Records shown
○ ○ ○

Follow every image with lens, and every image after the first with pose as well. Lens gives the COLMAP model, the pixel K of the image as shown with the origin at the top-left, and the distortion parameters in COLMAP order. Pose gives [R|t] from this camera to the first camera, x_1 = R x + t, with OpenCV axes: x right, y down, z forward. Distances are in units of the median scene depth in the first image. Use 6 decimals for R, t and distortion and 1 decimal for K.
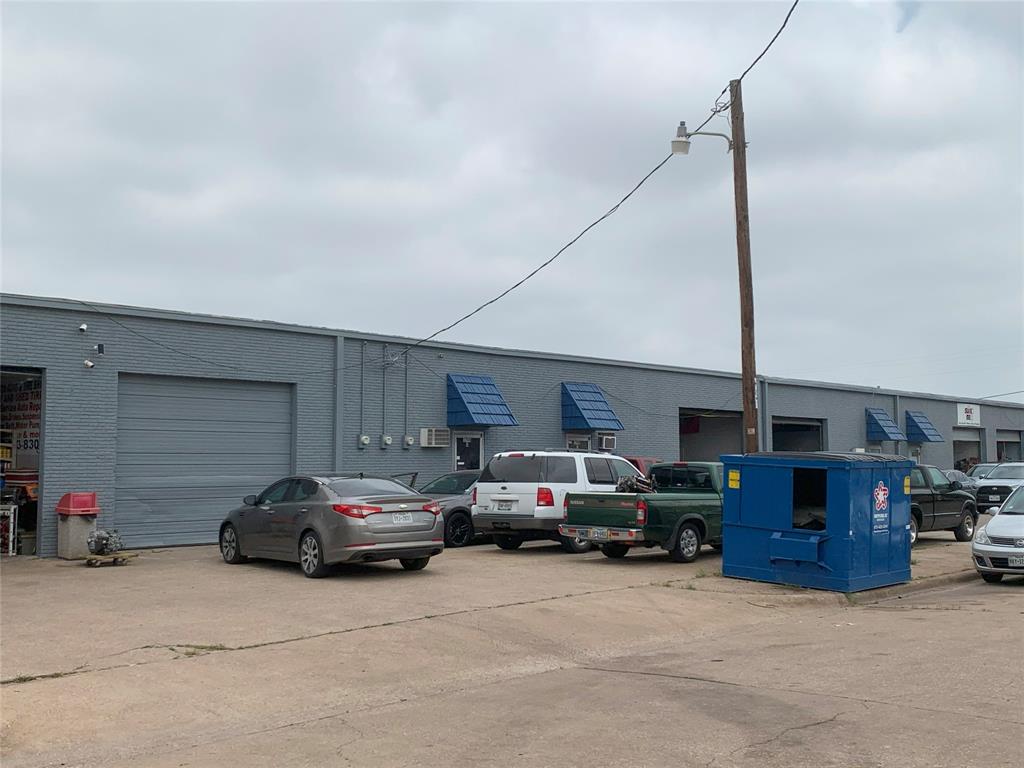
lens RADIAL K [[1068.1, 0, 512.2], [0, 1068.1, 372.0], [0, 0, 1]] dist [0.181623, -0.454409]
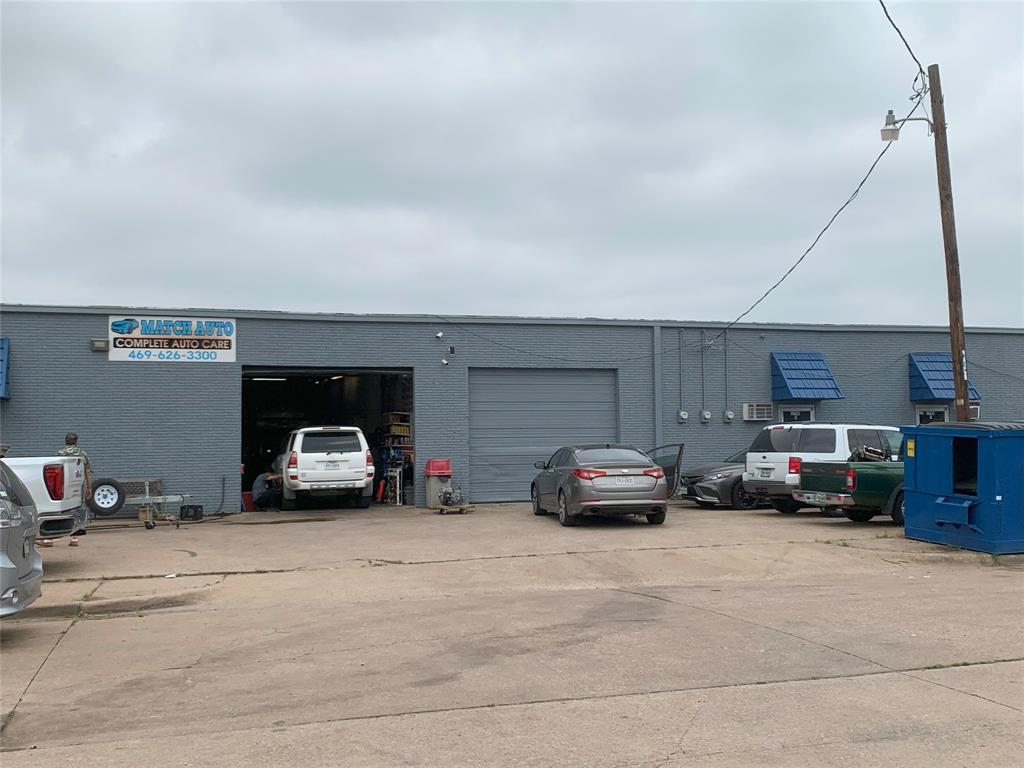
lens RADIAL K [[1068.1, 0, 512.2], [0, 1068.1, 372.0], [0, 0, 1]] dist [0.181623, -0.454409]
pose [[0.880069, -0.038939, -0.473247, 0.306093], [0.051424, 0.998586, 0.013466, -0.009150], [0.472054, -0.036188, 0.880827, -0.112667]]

○ ○ ○

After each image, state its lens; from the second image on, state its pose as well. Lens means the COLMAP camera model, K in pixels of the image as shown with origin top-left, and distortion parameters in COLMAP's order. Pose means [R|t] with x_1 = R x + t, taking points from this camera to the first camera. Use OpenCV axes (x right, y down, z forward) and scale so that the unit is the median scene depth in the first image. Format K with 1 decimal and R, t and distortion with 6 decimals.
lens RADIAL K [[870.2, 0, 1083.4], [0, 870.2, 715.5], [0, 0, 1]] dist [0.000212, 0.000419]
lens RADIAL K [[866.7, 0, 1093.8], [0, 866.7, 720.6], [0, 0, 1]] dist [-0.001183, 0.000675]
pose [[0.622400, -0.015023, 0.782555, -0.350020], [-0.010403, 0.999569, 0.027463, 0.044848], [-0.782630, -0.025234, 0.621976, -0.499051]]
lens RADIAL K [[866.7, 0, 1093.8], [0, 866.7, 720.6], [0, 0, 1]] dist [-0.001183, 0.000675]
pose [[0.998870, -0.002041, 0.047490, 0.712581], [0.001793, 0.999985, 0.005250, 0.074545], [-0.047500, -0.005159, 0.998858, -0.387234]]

○ ○ ○

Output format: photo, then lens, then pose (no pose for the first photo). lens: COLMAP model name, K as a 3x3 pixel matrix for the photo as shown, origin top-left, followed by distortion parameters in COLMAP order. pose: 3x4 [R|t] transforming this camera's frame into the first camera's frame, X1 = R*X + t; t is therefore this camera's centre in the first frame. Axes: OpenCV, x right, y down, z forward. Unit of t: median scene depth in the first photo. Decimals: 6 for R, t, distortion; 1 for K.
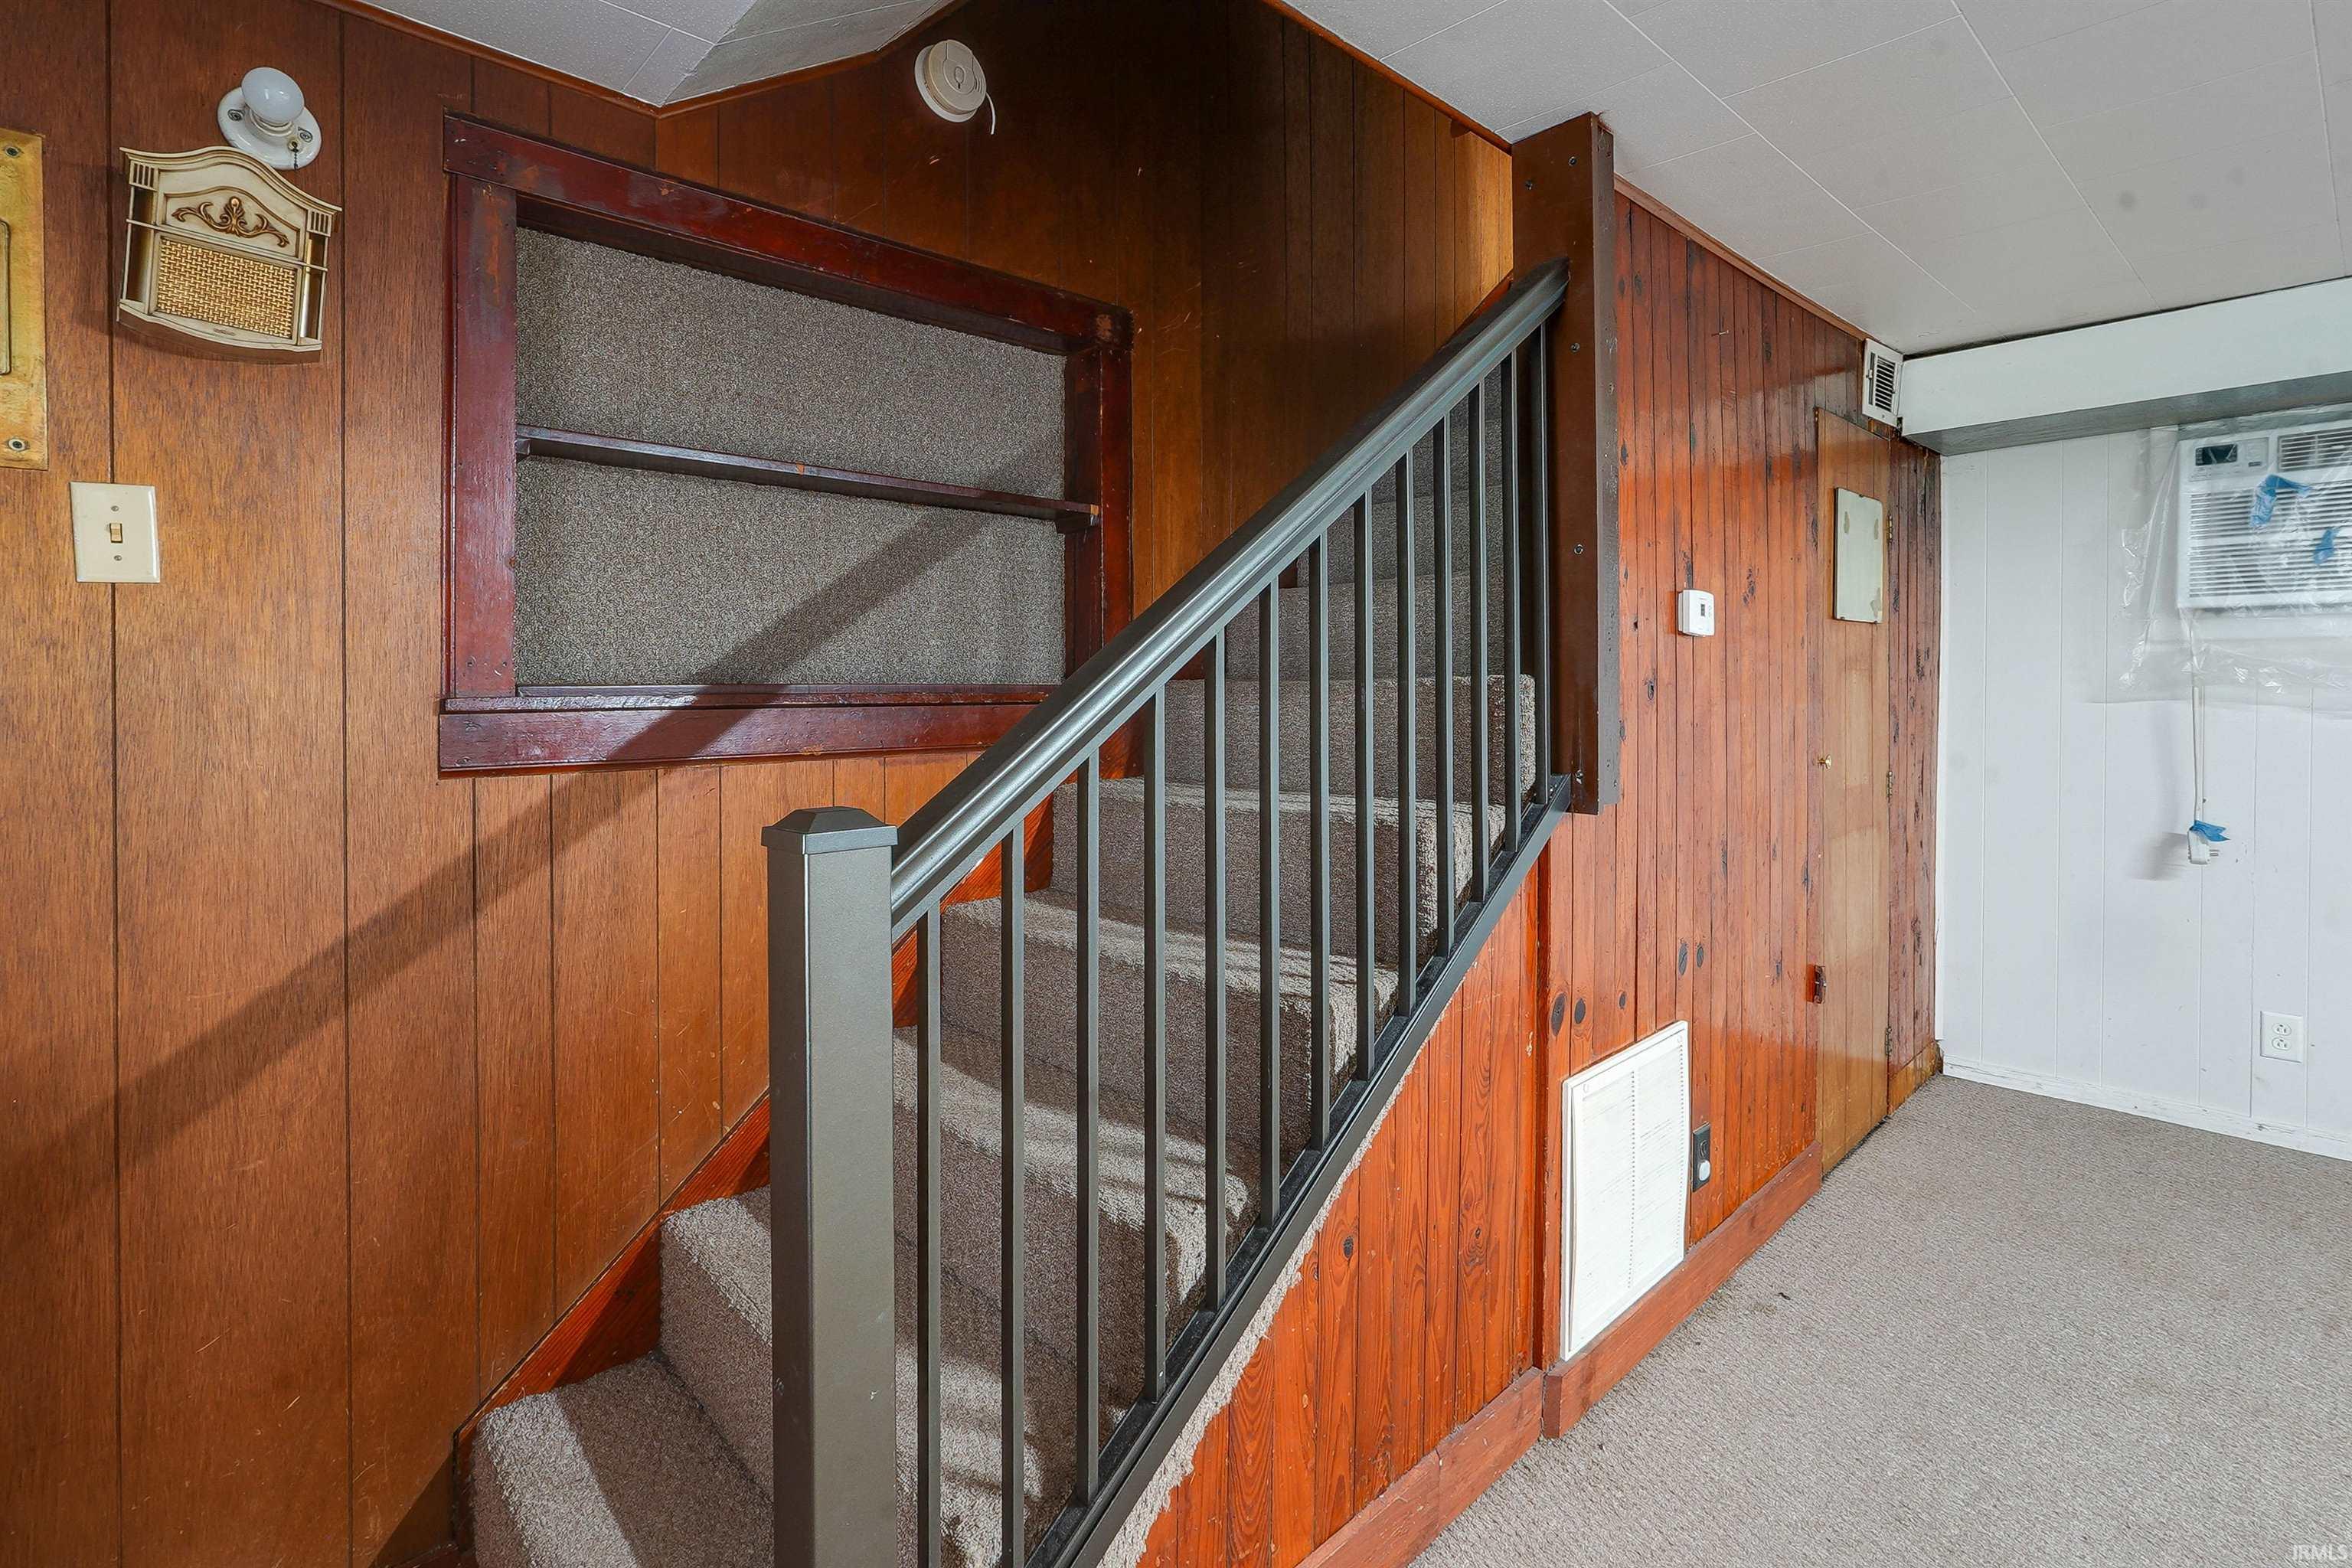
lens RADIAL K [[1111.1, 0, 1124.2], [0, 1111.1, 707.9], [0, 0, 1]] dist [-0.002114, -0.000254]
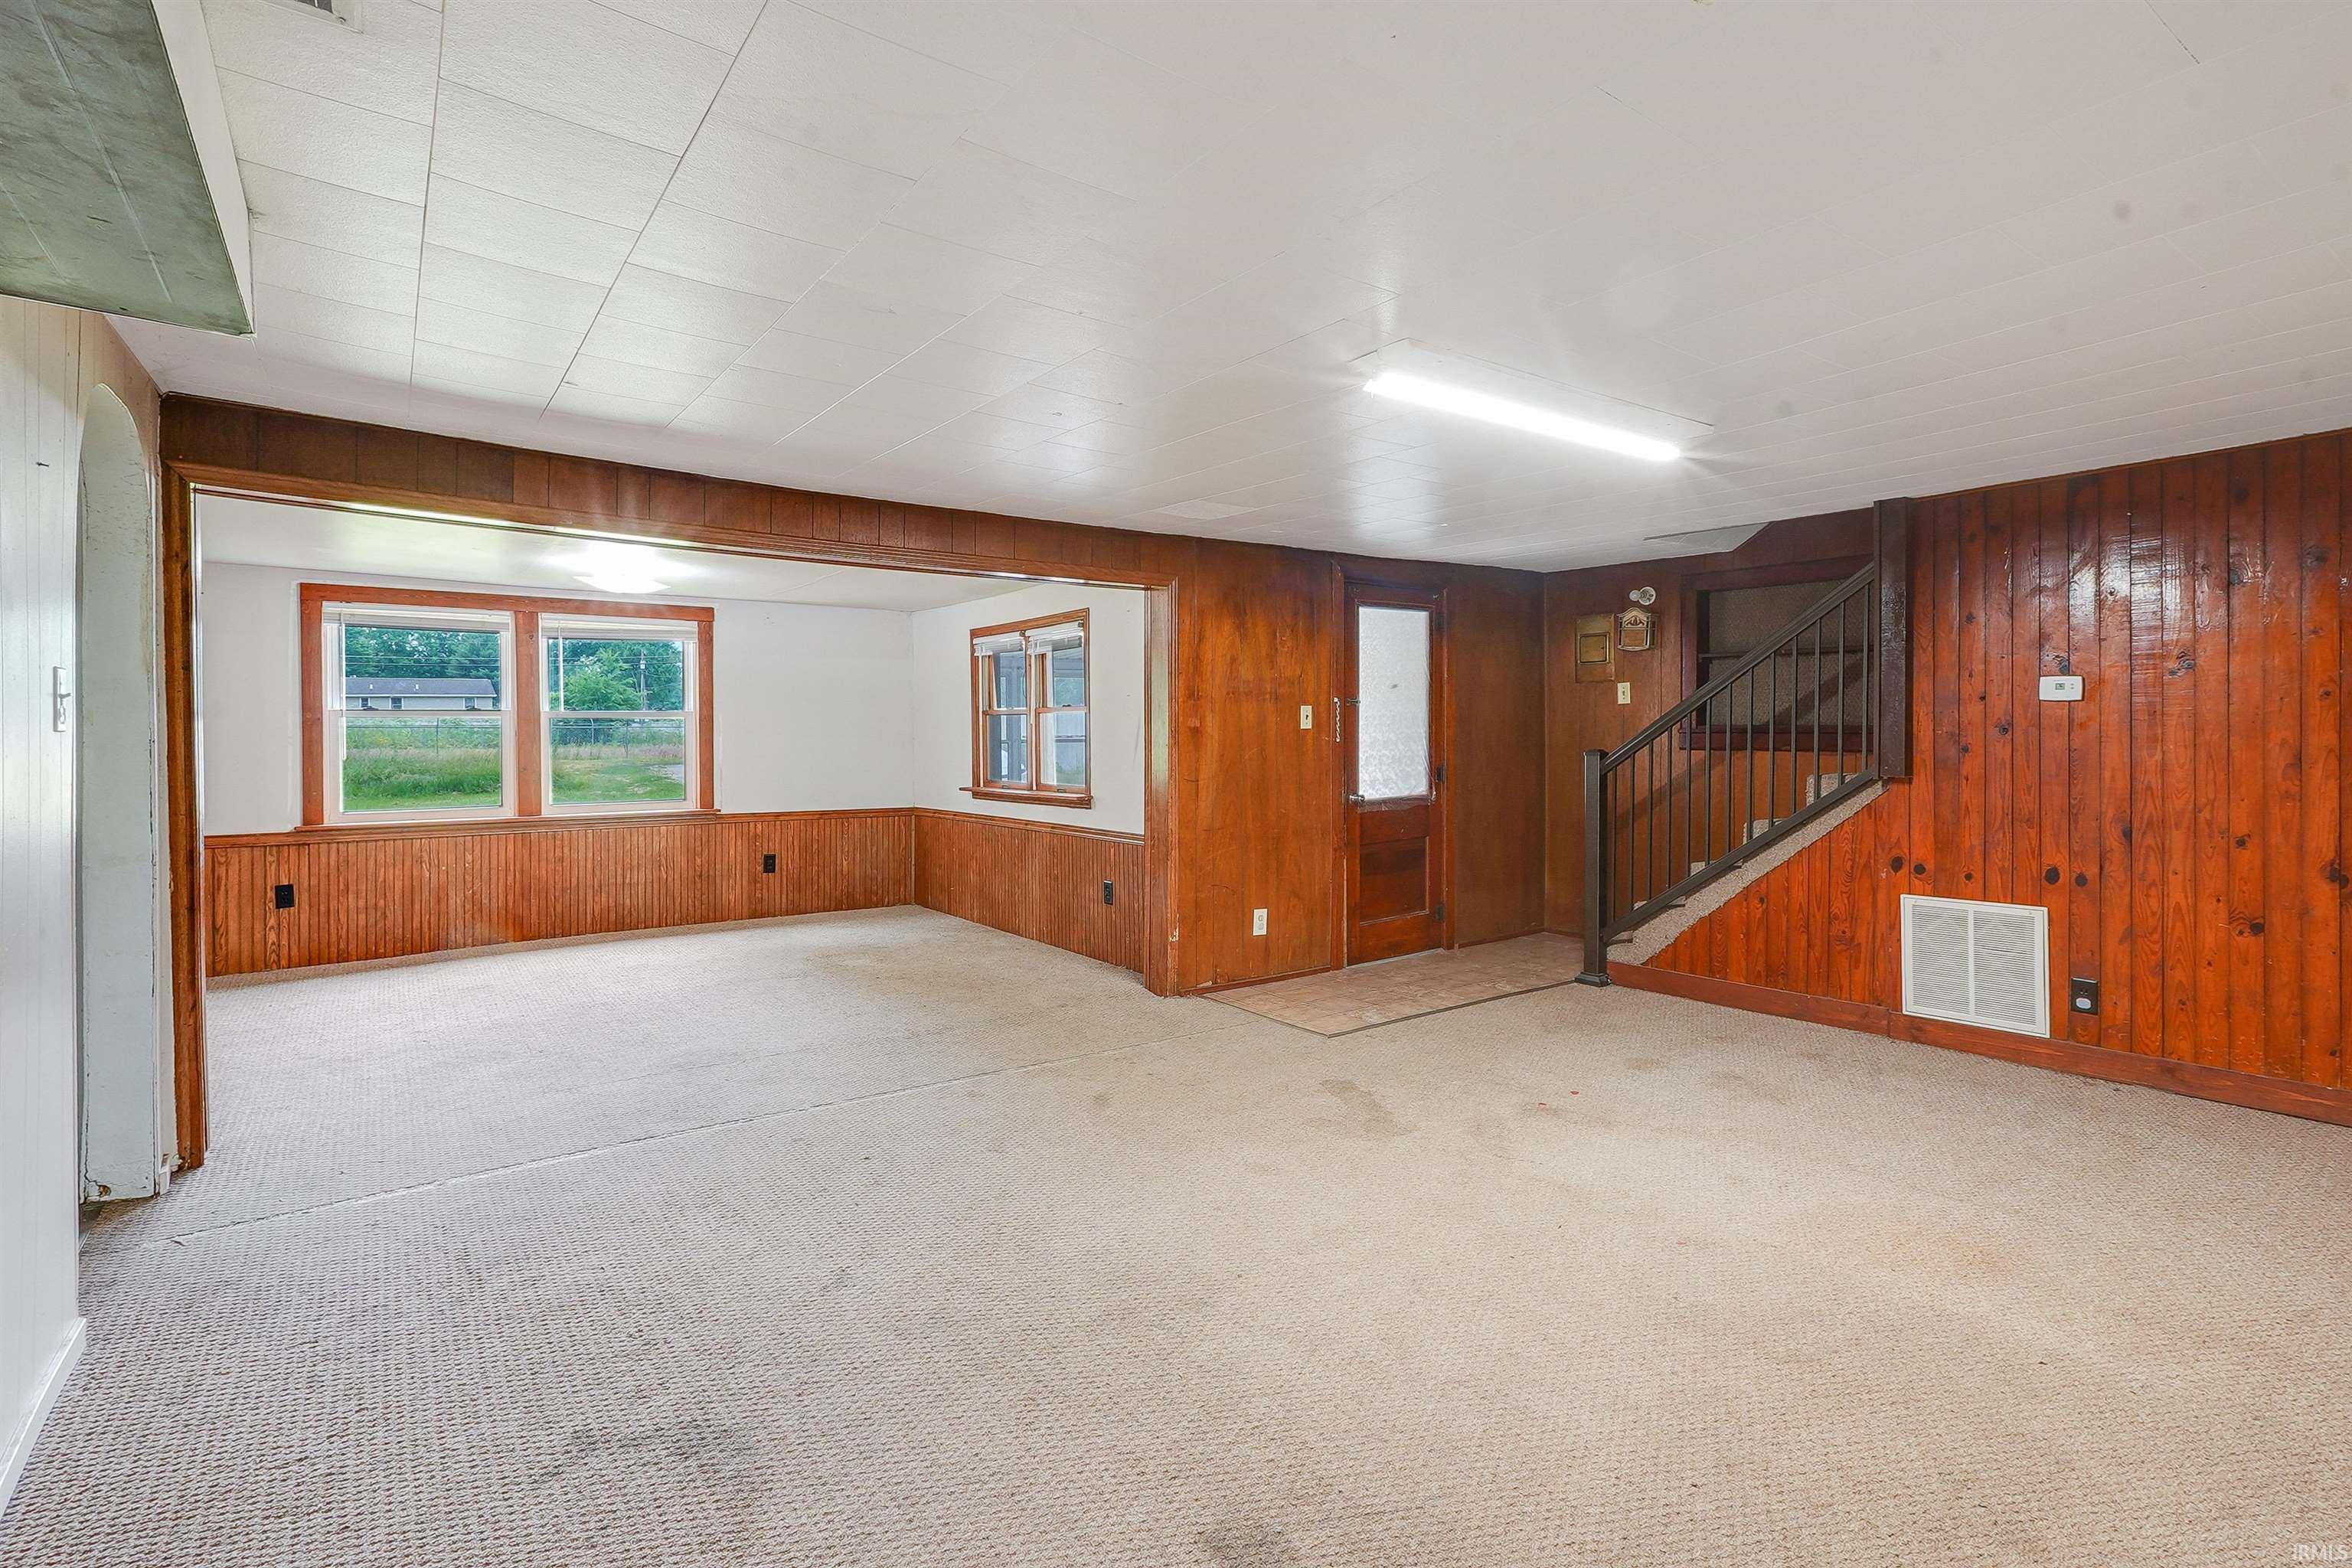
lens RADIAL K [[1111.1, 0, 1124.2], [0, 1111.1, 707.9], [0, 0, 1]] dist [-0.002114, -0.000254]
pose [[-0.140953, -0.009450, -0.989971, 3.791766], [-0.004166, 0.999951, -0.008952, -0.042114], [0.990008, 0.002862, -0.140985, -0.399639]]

○ ○ ○

What the task asks
Reproduce the items from the line with "After each image, state" to the line with "-0.005159, 0.998858, -0.387234]]", changing "top-left" to "upper-left" and leaving everything else as it is.

Exercise result
After each image, state its lens; from the second image on, state its pose as well. Lens means the COLMAP camera model, K in pixels of the image as shown with origin upper-left, and distortion parameters in COLMAP's order. Pose means [R|t] with x_1 = R x + t, taking points from this camera to the first camera. Use OpenCV axes (x right, y down, z forward) and scale so that the unit is the median scene depth in the first image. Format K with 1 decimal and R, t and distortion with 6 decimals.
lens RADIAL K [[870.2, 0, 1083.4], [0, 870.2, 715.5], [0, 0, 1]] dist [0.000212, 0.000419]
lens RADIAL K [[866.7, 0, 1093.8], [0, 866.7, 720.6], [0, 0, 1]] dist [-0.001183, 0.000675]
pose [[0.622400, -0.015023, 0.782555, -0.350020], [-0.010403, 0.999569, 0.027463, 0.044848], [-0.782630, -0.025234, 0.621976, -0.499051]]
lens RADIAL K [[866.7, 0, 1093.8], [0, 866.7, 720.6], [0, 0, 1]] dist [-0.001183, 0.000675]
pose [[0.998870, -0.002041, 0.047490, 0.712581], [0.001793, 0.999985, 0.005250, 0.074545], [-0.047500, -0.005159, 0.998858, -0.387234]]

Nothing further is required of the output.